Gib für jede der Aussagen 1., 2. und 3. an, ob sie mit dem Auszug über Udo Di Fabio übereinstimmt, und belege jedes Ja oder Nein mit den entscheidenden Worten des Auszugs als wörtliches Zitat. 1. Udo Di Fabio lehrt Staatsrecht in Bonn. 2. Der besprochene Band ist die dritte Nummer einer bestehenden Reihe. 3. Der Autor betrachtet das Recht als überlastetes Teilsystem.

*Vorliegender Auszug:*
::::

Systemtheoretische Herrschaft

Udo Di Fabio leistet einen Beitrag zu „normativen Grundlagen der Gesellschaft“

Matthias Wiemers

Der Bonner Staatsrechtslehrer Udo Di Fabio ist bekanntlich auch Soziologe. Man kann ihn wohl als einen der bedeutendsten Schüler Niklas Luhmanns bezeichnen, der bei der zweiten, sozialwissenschaftlichen Dissertation Di Fabios ein externes Drittgutachten beigesteuert haben soll.
Der Band ist die erste Nummer einer neuen Reihe, die sich den normativen Grundlagen der Gesellschaft widmet und die aus der Arbeit eines seit wenigen Jahren bestehenden interdisziplinären Bonner Forschungskollegs hervorgegangen ist. Im Vorwort warnt der Autor davor, dass die soziokulturellen Grundlagen der Gesellschaft mehr und mehr aus dem Blick gerieten (S. VII). Systemtheoretisch ist schon die Hauptfragestellung, nämlich um die „Konsequenzen einer immer weitergetriebenen Ausdifferenzierung von Funktionssystemen“ (S. V), wobei er das Recht als überlastetes Teilsystem ansieht und es für notwendig hält, dass Juristen „ein sozialwissenschaftlich abgestütztes Bild der Gesellschaft“ gewinnen.

::::

*Datensätze:*

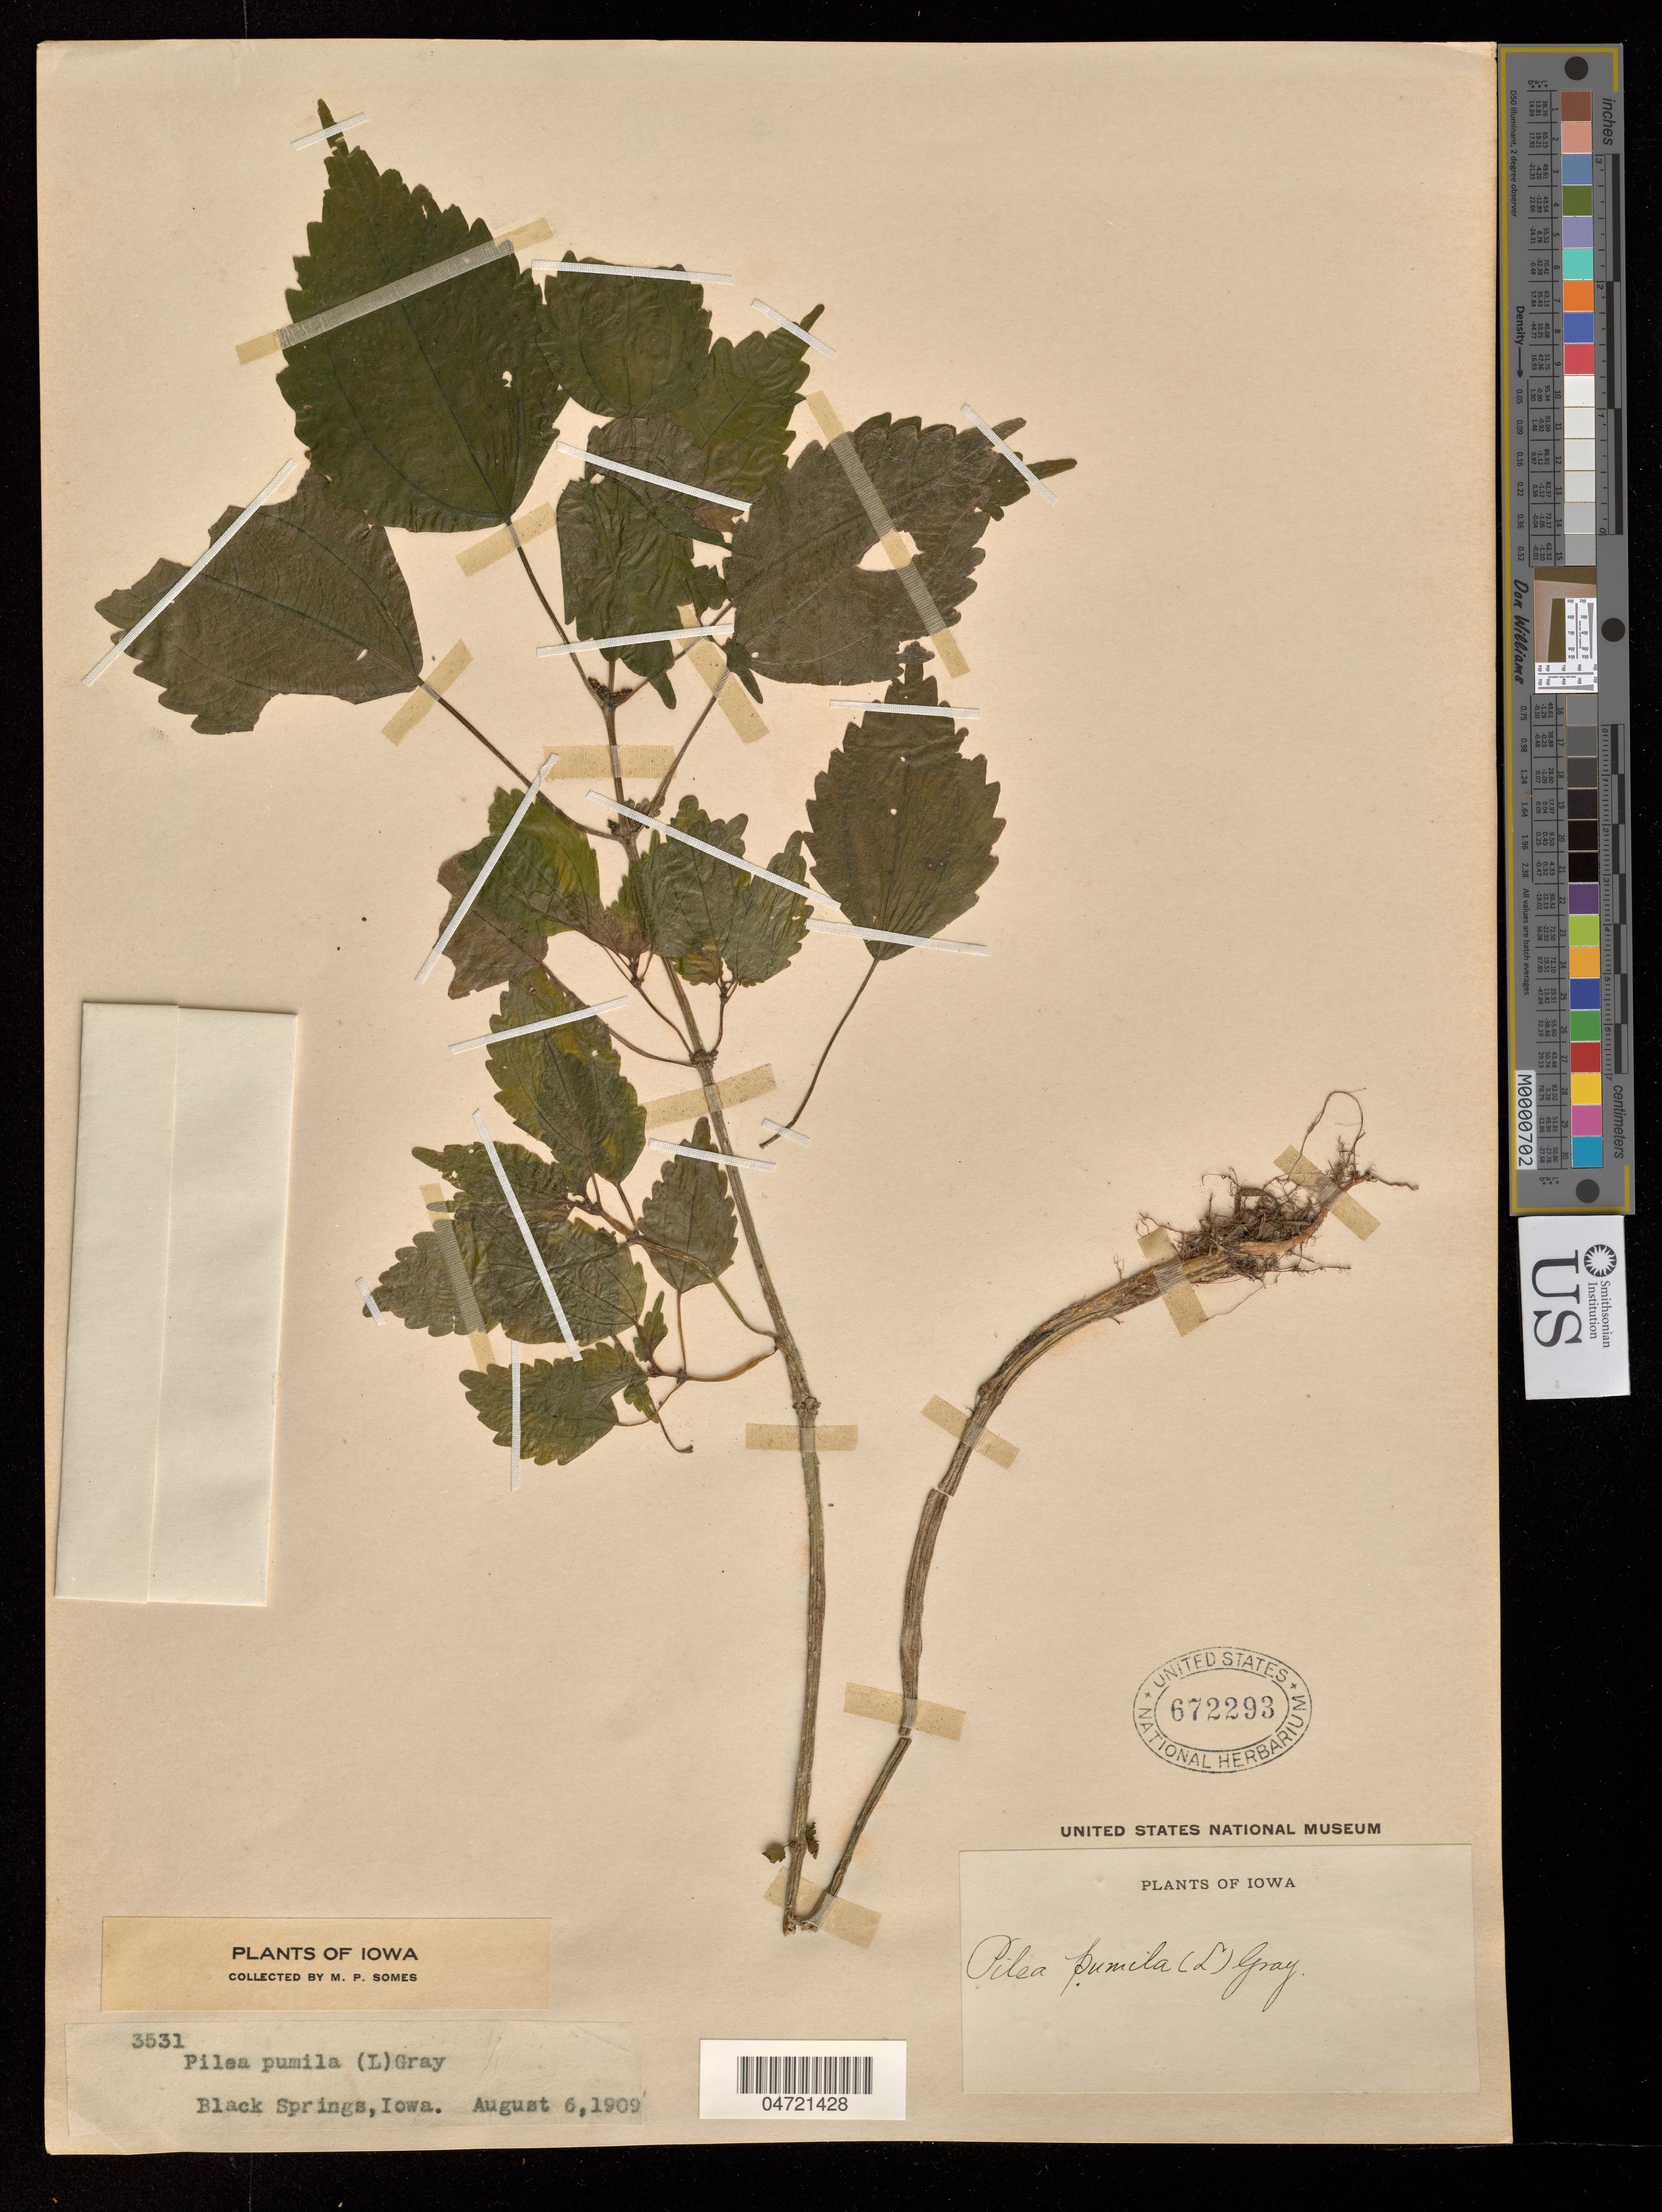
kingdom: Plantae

::::

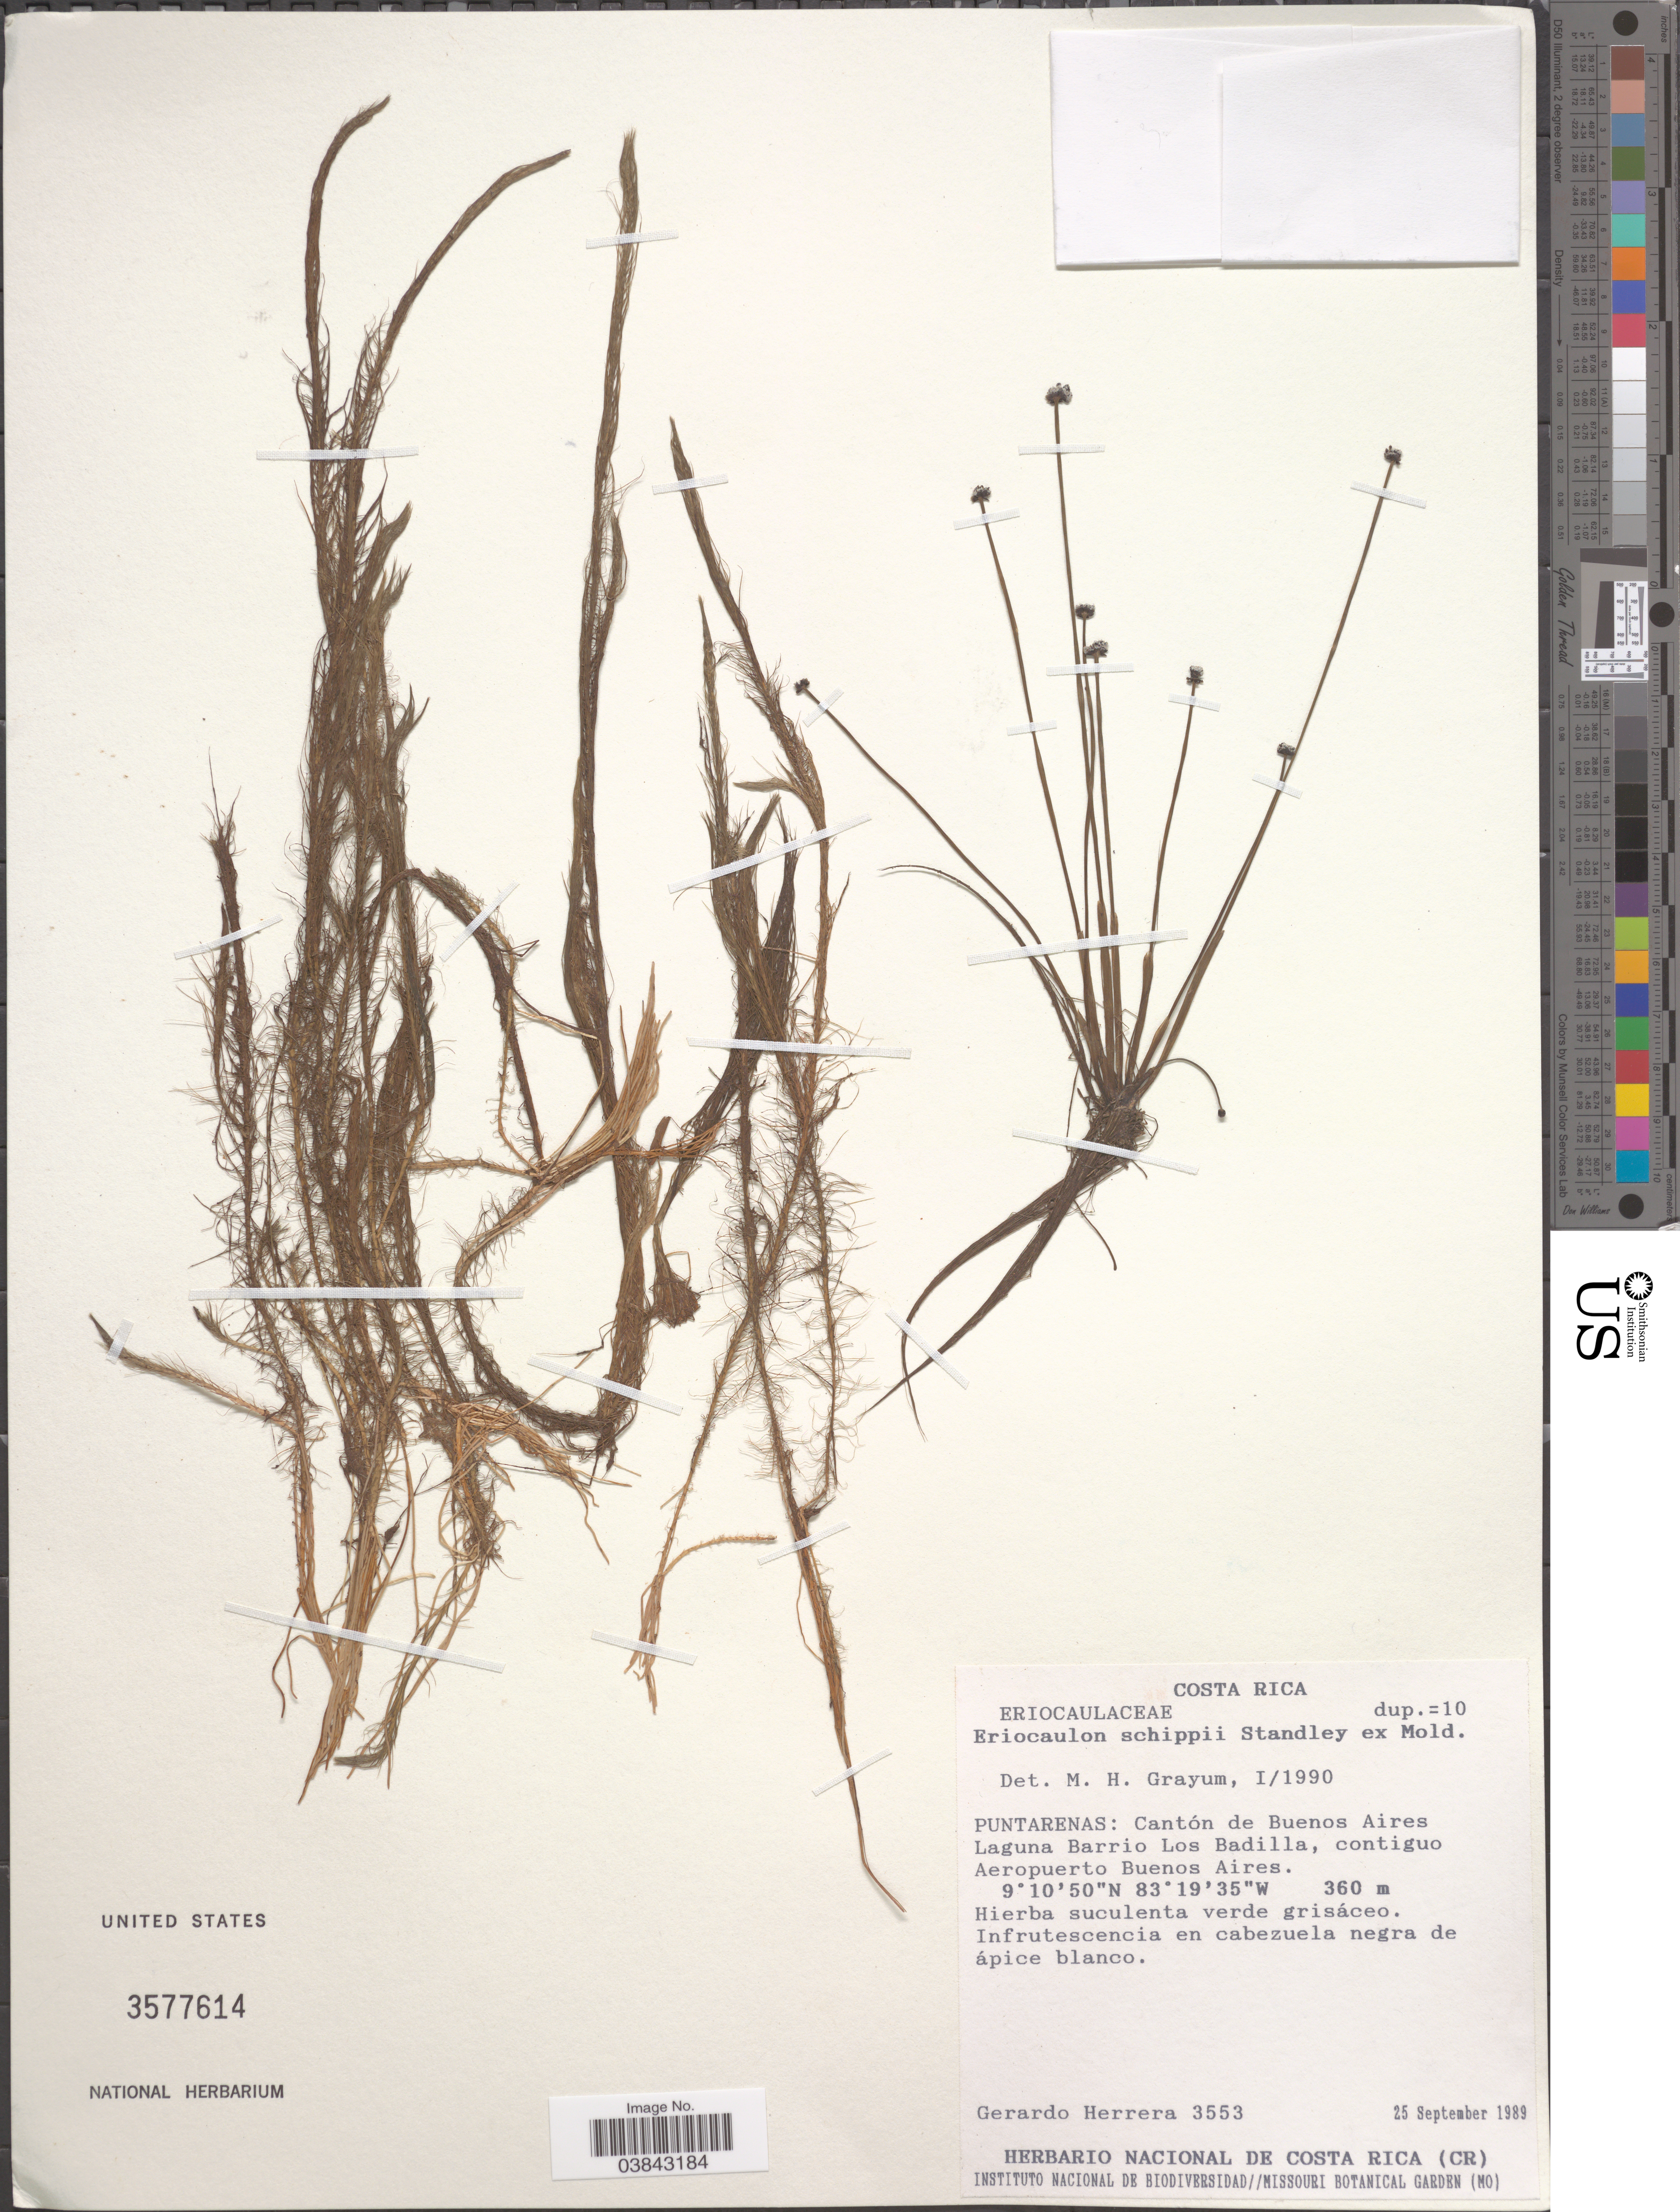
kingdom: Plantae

::::

*Lösung der Aufgabe:*
1. Ja: „Der Bonner Staatsrechtslehrer Udo Di Fabio ist bekanntlich auch Soziologe.“
2. Nein: „Der Band ist die erste Nummer einer neuen Reihe“
3. Ja: „wobei er das Recht als überlastetes Teilsystem ansieht“